The beauty of watching Hiatt perform is feeling his raw emotion and soul as he makes the wildest facial expressions I’ve seen any artist make. These aren’t simply rehearsed “trying to look cool” poses. Rather face winces, rolled tongue filling cheek, tongue out of the mouth and fang revealing teeth and bobbing head and winced face expressions. You get them all with Hiatt. No matter how funny that might make him look it shows that the audience, the music, the words and his presence have captured his soul and he is releasing in full force and giving it right back to the audience. Hard for me to explain, but seeing Hiatt bare bones on stage, connecting with his audience and delivering solid songs acoustically with a raw and powerful sensibility made my spine tingle. And that’s no joke.
I remember reading an interview earlier this year in which Hiatt discussed his approach to recording. He prefers to record live. That is he typically doesn’t record his guitar track and then lay down his vocals. He feels that to truly capture the essence of his song is to sing and play it with the band — live.
Recording live has “sort of been our modus operandi, roughly speaking, since ‘Bring the Family’ [in 1987], but in varying degrees,” Hiatt says. “We just set it up so that I could play acoustic guitar and sing, and we could all play at the same time. If I go back and sing a vocal when I’m not playing, I don’t sing the same. I’m not down in the music. It’s different. It doesn’t work. I don’t phrase it the same.
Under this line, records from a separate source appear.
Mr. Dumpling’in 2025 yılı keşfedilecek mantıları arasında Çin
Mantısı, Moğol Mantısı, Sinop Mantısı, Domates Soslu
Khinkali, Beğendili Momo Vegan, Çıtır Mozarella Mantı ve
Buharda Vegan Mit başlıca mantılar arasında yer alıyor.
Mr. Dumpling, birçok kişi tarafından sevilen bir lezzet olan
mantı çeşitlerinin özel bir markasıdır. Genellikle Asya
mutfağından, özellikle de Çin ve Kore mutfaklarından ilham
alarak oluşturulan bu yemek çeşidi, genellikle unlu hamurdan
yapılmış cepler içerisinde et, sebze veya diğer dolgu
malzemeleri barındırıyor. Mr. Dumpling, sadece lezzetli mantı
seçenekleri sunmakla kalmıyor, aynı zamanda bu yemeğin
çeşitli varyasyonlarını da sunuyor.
I don’t feel it the same as when I’m flailing away on the guitar.”
His 25 song set could have come out of my iTunes best of Hiatt playlist playing several songs from my favorite disc, Crossing Muddy Waters, including Take It Down, Gone Gone Away and a slow and soul drenched version of the title cut Crossing Muddy Waters. But perhaps the highlight for me and the other couple hundred fans that crammed the sold out venue was a couple new songs he’s considering for an acoustic album to be released later this fall. Wintertime Blues is a funny song about being holed up with cabin fever when the snow is falling and freezing ice make it impossible to go anywhere. Though he commented that playing in Southern California we cry when it rains for more than a couple hours.
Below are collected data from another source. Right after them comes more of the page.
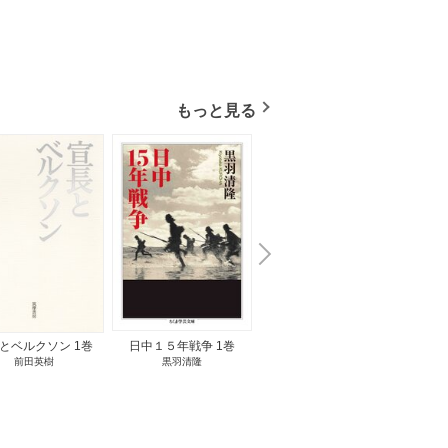
もっと見る
N
x
e
t
とベルクソン 1巻
日中１５年戦争 1巻
無料立読み
前田英樹
黒羽清隆
向島物語 1巻
便り屋
小杉健治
He winded up the two and a half hour set with a raucous version of Memphis In The Meantime in which he successfully enlisted the crowd to “haw” and “haw, haw, haw” along with him. Then slowed down and laid back exchanging guitar strings for the keys of his piano belting out heartfelt versions of Lipstick Sunset and Have A Little Faith in Me.
No question John had a lot of fun on stage that night. I hope his little acoustic experiment yields another great album and a chance to see him raw again next year.